Deep in the Grain by William Rieppe Moore

Deep in the Grain

Allanstand, North Carolina

Yep, I can pick a pound of beans
in a heartbeat—all while

A wishing Lord Lovel good speed,
visit empty nests that hid in vine

and leaf, before the noon thunder-
storms, since the moon refills its jar:

come Sarsaparilla, Harebells,
and Spotted Touch-me-nots,

Indian Poke for you-know-whats:
Black walnuts’ poisonous bark,

tea of inner bark—smallpox balm
(hold up the hospice alarm),

strewn in streams will kill
the fish with rising scale

to make a crystal ripple near the air;
crickets will scratch handy strings

of a day, but wooly worms will
bloat in cowbird-colored coats.

Tiger Valley, Tennessee

A step anywhere leads to a summit,
and I don’t admire to climb

what is steeper than straight up
where no fire roars, panthers yowl

as if they lacked hog jowl for
cracklin’ bread or cracklin’ bread

altogether, and the narrow light has
to be pried open with a crowbar

in the tilted hollers. Old Man
Tilson might brag of his Mayflower

heritage, but we all know
that his people got to England

in riveted horns by followin’
a clouded stone and singin’ along

with a current of backwind
the words I dream in sentences:

When the corn is in the crib, we’ll
darken the door of the reverend.

Shouns, Tennessee

Eatin’ apple butter with Red Hots
is like cookin’ with gas, ’cause

last time I ate that I throwed hay
with not so much as a hunger pang

until we saw a stubbled rattlesnake,
and I felt like I could eat again.

Down the mountain dust devils
swipe leaves about the ground—

cove-bound eastwind dizzied
into craggy corners of land—

like a volery of iffy wrens that twit,
Was that a worm or a wet oakleaf

stem?” Go up and then fan out to
down like things floatin’ on a wheel

inside another wheel, where the
Holy Ghost takes up shop, and

bores with a lathe deep in the grain,
a signature engraved with flame.

Unaka Springs, Tennessee

Now I had been grafted in
like a swallow’s wing on the wind,

and I could hear Pa mutterin’,
somethin’…shit on a shingle.

When I reached the creek bank
it was loose and steep—

pearly mud-clods going
up and down, steady as

the clipped opossum with
a birdshot eye, just lookin’.

Then I saw brookies jump
two at once and clapped like

slimy hands with fingerprints.
I couldn’t talk fast enough, mute

as when I was behind steel bars
and didn’t have good sense

but still saw God in cinder brick
makin’ faces at my confidence.

Fords Branch, Kentucky

The whole moon is strippin’
the alter of gilded recure,

and I’ve got ten bucks that says
the porch pumpkin’s rotten.

That choirboy thinks so much,
his ideals are bound to bud

into piles of leafdirt with a malt
liquor mist. His potatoes might

brew some of that clear slug;
but I shouldn’t think like this

in church. Last person who
walked the aisle looked like

part of her mountain had got
blasted off.
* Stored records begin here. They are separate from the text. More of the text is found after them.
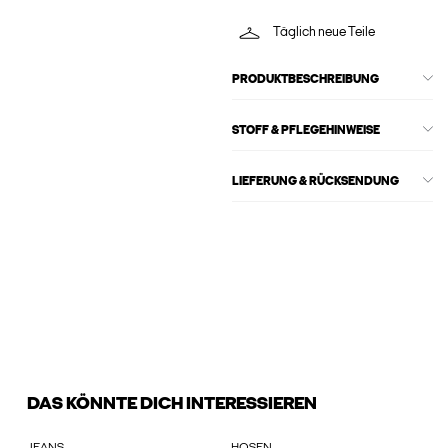
Täglich neue Teile
PRODUKTBESCHREIBUNG
STOFF & PFLEGEHINWEISE
LIEFERUNG & RÜCKSENDUNG
DAS KÖNNTE DICH INTERESSIEREN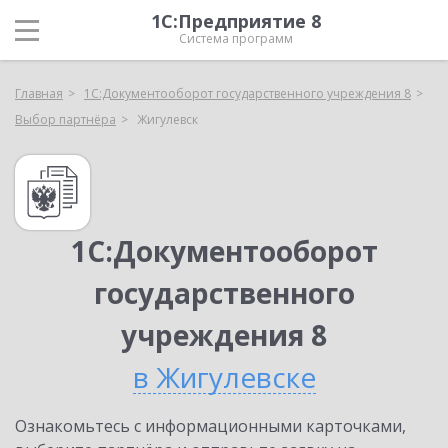
1С:Предприятие 8
Система программ
Главная
1С:Документооборот государственного учреждения 8
Выбор партнёра
Жигулевск
1С:Документооборот
государственного
учреждения 8
в Жигулевске
Ознакомьтесь с информационными карточками,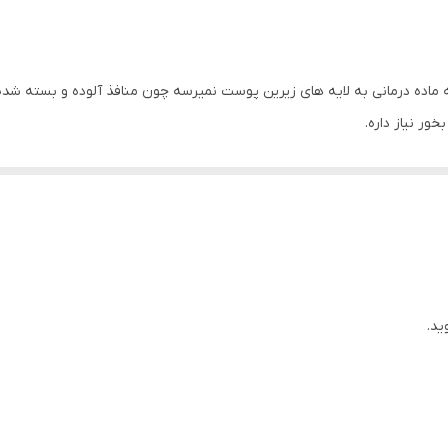
ماده درمانی به لایه های زیرین پوست نمیرسه چون منافذ آلوده و بسته شده
ور نیاز داره.
 یک نوع پوست هست انجام میشه
ور بریزید و با یک عدد حوله بخور بگیرید.
ید.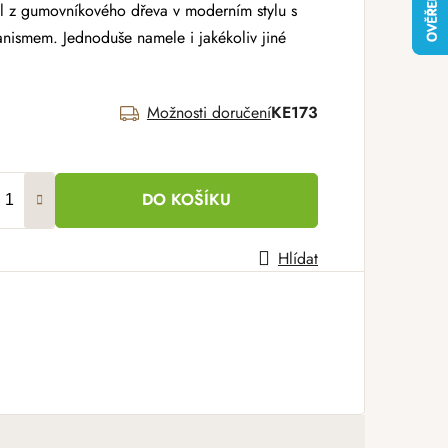
l z gumovníkového dřeva v moderním stylu s
ismem. Jednoduše namele i jakékoliv jiné
Možnosti doručení
KE173
DO KOŠÍKU
Hlídat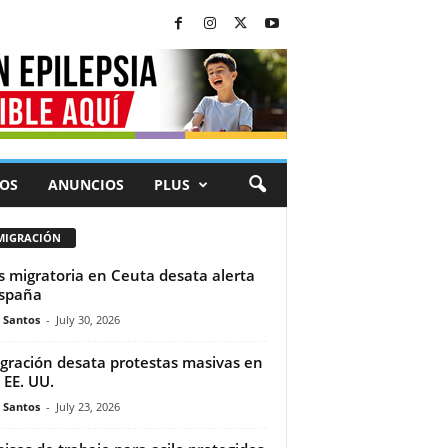
OS
ANUNCIOS
PLUS
MIGRACIÓN
is migratoria en Ceuta desata alerta
spaña
e Santos
-
July 30, 2026
gración desata protestas masivas en
 EE. UU.
e Santos
-
July 23, 2026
O great upland,

speak for us before our places
soon become the poetry of was:

Toler Gap, Sookeys Creek,
Kewanee, and Compton.

_________________________________________________________________________________________________________
Editor’s Notes: [1] Allanstand, North Carolina is located near Mars Hill in Madison County that borders Tennessee; “Lord Lovel” is a Late Middle Ages ballad originally from England and anthologized by Francis James Child in the 19th century. [2] Tiger Valley, Tennessee is located south of Elizabethton and north of Roan Mountain in Carter County. [3] Shouns, Tennessee is south of Mountain City in Johnson County. [4] Unaka Springs, Tennessee is near Erwin in Unicoi County. [5] Fords Branch, Kentucky is located in Pike County.